The 59 patients were divided into 4 groups based on treatment modality: (1) group A, oral administration of 50 mg of an NSAID (diclofenac) twice daily for 1 month (n=10; 7 women and 3 men; mean age, 52 years [range, 24–68 years]); (2) group B, oral administration of 300 mg of gabapentin 3 times daily for 1 month (n=12; 8 women and 4 men; mean age, 46 years [range, 27–72 years]); (3) group C, continuous intravenous (IV) administration of 400 mL of 10% mannitol daily (16.7 mL/h) and 7 mg of IV dexamethasone bolus once daily for 7 days (n=11; 6 women and 5 men; mean age, 50 years [range, 21–68 years]); and (4) group D, continuous IV administration of 400 mL of 20% mannitol daily (16.7 mL/h) and 7 mg of IV dexamethasone bolus once daily for 7 days, and oral administration of gabapentin 300 mg once daily on hospitalization day 1, twice daily on hospitalization day 2, and 3 times daily for 1 month beginning on hospitalization day 3 (n=26; 17 women and 9 men; mean age, 48 years [range, 21–78 years]).
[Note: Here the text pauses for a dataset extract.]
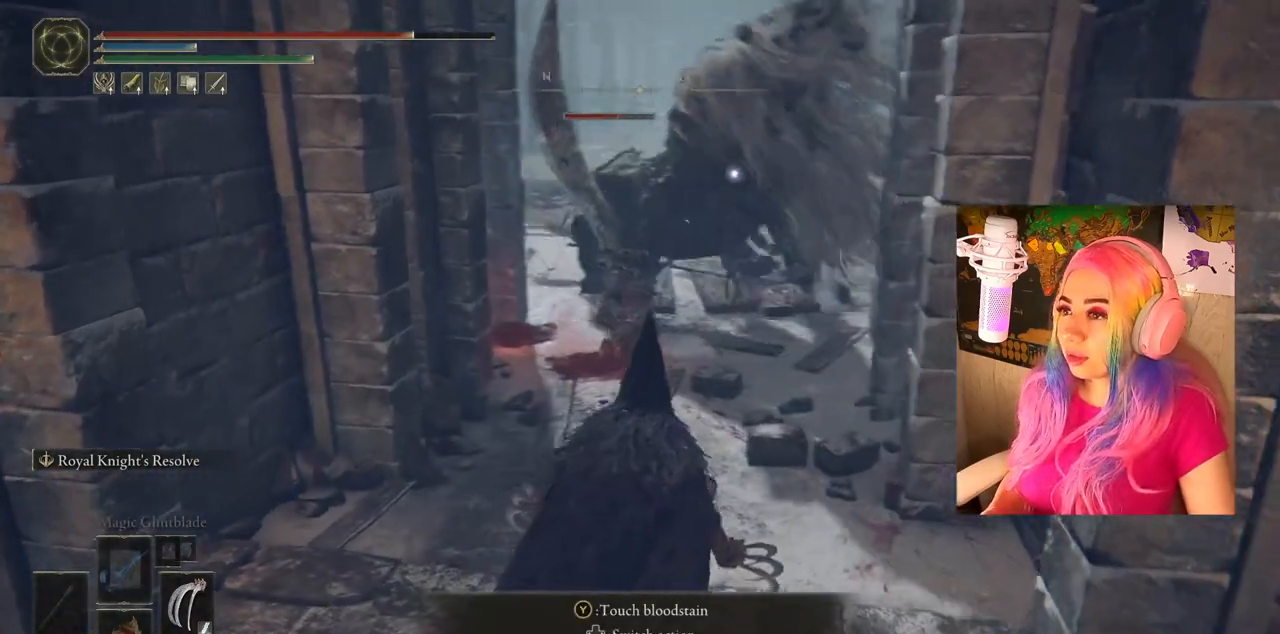
{"buttons": [], "left_stick": "down", "right_stick": "center", "events": [[500, "left_stick", "down"]]}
Patients in groups C and D were admitted to the hospital for 7 days and were discharged on hospitalization day 8.
Patients who presented to the authors’ institution with upper-extremity trauma and associated complications between 1999 and 2004 were randomly allocated to each of the authors. Patients diagnosed with CRPS type 1 were treated with an NSAID, gabapentin, or mannitol and steroid (groups A, B, and C) according to the decisions and preferences of each author. Considering the differences in clinical outcomes based on the various treatment modalities, the results were retrospectively compared and analyzed to elucidate the strengths and weaknesses of each treatment method. As a result, a consistent regimen of 20% mannitol, steroid, and gabapentin (group D) was used in patients with CRPS type 1 by all authors beginning in 2005.
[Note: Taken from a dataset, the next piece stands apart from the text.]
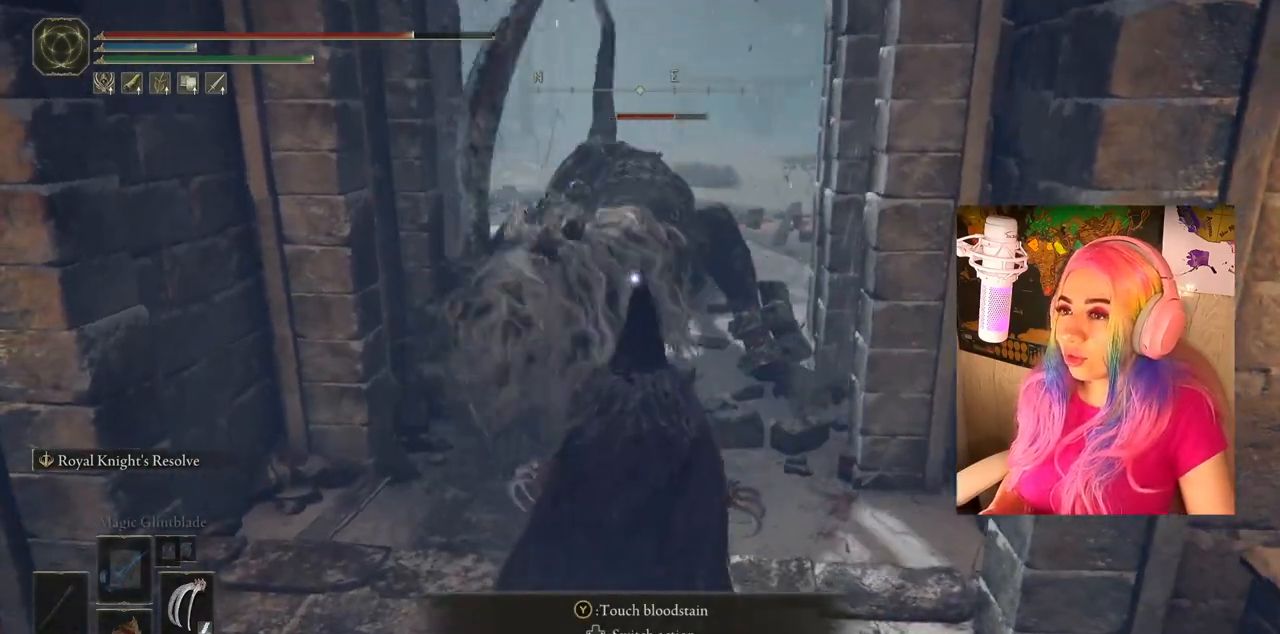
{"buttons": ["CIRCLE"], "left_stick": "up", "right_stick": "center", "events": [[217, "left_stick", "center"], [400, "left_stick", "up"], [450, "CIRCLE", "down"]]}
Rehabilitation involved daily intensive physical therapy consisting of passive and active finger and wrist range of motion (ROM) exercises. Pain-free self-limited ROM exercises were encouraged from the start of treatment. Active assisted finger and wrist ROM exercises were initiated on rehabilitation day 2 and continued under the supervision of a physiotherapist. The exercise program initially consisted of isometric strengthening and gentle flexibility. Then, as the patient improved or tolerated more aggressive ROM and stress loading, isotonic strengthening exercises were added to the program. Physiotherapy was usually stopped at 3 months, although further functional improvement occurred over a much longer period.
Patients were assessed before treatment and 1 week, 1 month (when medication was completed), and a mean of 8 months (range, 7–13 months) after treatment. The patients remained under medical supervision, being seen once a month or every 2 months by 1 of the authors, until final follow-up.
Clinical assessments included pain level, finger joint ROM, grip strength, pinching, swelling, sweating, and skin color. Patient pain level was evaluated using a visual analog scale (VAS) ranging from 0 (no pain) to 10 (worst pain imaginable). Loss of finger flexion was measured by the distance between the third finger pulp and the distal palmar crease. An effort was made to minimize the interference effects of wrist motion by measuring the dorsal aspect of the wrist during contact with a table with the patient in a sitting position and by measuring the distance from the distal palmar crease of the same axis to that of the third metacarpal bone to the most distal part of the third finger pulp. A Jamar hand dynamometer (Therapeutic Equipment Corporation, Clayton, New Jersey) was used for grip strength. In accordance with the guidelines for the use of the Jamar dynamometer issued by the American Society for Surgery of the Hand, the second grip handle was used for all patients. A mean of 2 successive trials was used for both the injured and the uninjured hand and was recorded as a percentage of the unaffected side, as recommended by the American Society of Hand Therapists. Grip strengths were adjusted by 10% for the nondominant hand. Swelling of the hand and wrist was measured by using the water displacement method. The variation was compared by measuring the water quantity that flowed over from a basin filled with water, into which the hand was submerged to the level of the ulnar styloid process tip. Patient satisfaction with the treatment (no change, better, improved, or resolved) was assessed using a questionnaire completed at final follow-up.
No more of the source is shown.